# Derivative Bee

Tuesday night was the Math Department’s second annual Derivative Bee, as well as my first visit to the event as a faculty volunteer. Students participate in two categories. Category U is for students currently taking differential calculus (Math 131, 151 and 171). Category G is for students who have completed differential calculus (Math 152, 172 or higher).

In the first round, students are issued clickers and have 3-5 minutes to choose the correct multiple choice answer to a differentiation question. There wasn’t a lot for the faculty volunteers to do at this point, so I thought I’d play along. I was confident of my advantage; this isn’t the first time I’ve taught calculus. And I have those three magic little letters (Ph.D.) following my name.
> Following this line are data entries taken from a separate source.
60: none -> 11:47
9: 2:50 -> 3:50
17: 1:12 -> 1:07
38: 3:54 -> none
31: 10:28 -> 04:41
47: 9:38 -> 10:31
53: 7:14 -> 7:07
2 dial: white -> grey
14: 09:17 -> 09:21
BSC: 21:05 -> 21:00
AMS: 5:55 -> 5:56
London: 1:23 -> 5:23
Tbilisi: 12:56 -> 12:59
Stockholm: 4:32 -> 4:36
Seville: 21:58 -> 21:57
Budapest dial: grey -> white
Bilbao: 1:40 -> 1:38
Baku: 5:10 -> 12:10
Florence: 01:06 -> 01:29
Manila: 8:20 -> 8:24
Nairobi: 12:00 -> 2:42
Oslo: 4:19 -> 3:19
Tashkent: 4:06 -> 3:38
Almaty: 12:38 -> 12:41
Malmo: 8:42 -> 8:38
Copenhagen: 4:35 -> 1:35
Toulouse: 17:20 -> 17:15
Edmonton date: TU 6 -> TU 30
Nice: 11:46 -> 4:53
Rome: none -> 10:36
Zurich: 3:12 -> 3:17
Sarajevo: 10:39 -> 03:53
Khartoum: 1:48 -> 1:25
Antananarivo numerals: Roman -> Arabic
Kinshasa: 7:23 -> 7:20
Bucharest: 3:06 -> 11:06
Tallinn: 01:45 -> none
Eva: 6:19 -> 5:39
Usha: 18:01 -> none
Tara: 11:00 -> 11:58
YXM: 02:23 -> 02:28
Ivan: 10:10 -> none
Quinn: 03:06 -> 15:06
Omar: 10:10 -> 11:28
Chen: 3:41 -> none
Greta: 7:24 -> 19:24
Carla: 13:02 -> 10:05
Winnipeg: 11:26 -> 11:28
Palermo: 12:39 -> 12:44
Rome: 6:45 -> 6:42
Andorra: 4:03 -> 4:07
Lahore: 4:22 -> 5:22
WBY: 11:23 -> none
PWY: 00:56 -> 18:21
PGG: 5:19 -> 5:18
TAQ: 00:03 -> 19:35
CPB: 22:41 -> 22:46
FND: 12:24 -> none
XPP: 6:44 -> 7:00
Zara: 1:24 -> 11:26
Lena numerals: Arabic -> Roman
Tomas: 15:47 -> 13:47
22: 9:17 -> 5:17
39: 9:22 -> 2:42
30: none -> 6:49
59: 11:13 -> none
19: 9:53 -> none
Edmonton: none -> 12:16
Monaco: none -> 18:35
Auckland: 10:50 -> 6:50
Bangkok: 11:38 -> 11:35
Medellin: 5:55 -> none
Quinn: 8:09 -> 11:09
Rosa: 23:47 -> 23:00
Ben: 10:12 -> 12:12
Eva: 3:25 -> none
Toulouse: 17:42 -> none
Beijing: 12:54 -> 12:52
It didn’t take long for me to get a little attitude adjustment. Question 1 was to evaluate $\dfrac{d}{dx}\left[\dfrac{(x+2)(2x+3)}{x}\right]$

Since I don’t like using the quotient rule, I changed it to a product $\frac{d}{dx}\left[(x+2)(2x+3)x^{-1}\right]$

and promptly made a distribution mistake in the multiple iterations of the product rule required to evaluate the derivative.

What I should have done in the first place was to FOIL out the product and divide through by the x in the denominator $\frac{d}{dx}\left[\dfrac{2x^2 + 7x + 6}{x}\right] = \frac{d}{dx} \left[2x + 7 + \frac{6}{x}\right] = 2 - \frac{6}{x^2}$

which is just oodles easier.

Another problem I got schooled on: find the derivative of $\frac{d}{dx}\sqrt{x\sqrt{x\sqrt{x}}}$

Me? I love the chain rule, and the first thing I did was apply it incorrectly, not realizing that all those embedded square roots were also multiplied together and that the product rule is required, too! Fortunately, I caught my mistake and corrected it — with a not insubstantial amount of sweat. I was all proud of myself until one of the other instructors showed us the easy way to do the problem usingthe rules of exponentials. $\frac{d}{dx}\sqrt{x\sqrt{x\sqrt{x}}} = \frac{d}{dx}(x(x(x)^{\tiny 1/2})^{\tiny 1/2})^{\tiny1/2} = \frac{d}{dx} (x^{\tiny 1/2}x^{\tiny 1/4}x^{\tiny 1/8}) = \frac{d}{dx} (x^{\tiny7/8}) = \frac{7}{8}x^{\tiny -1/8}$

which is an easy problem to solve!

This old dog learned a few tricks tonight. Including renewed respect for my colleagues and students. We have some smart people here at Texas A&M.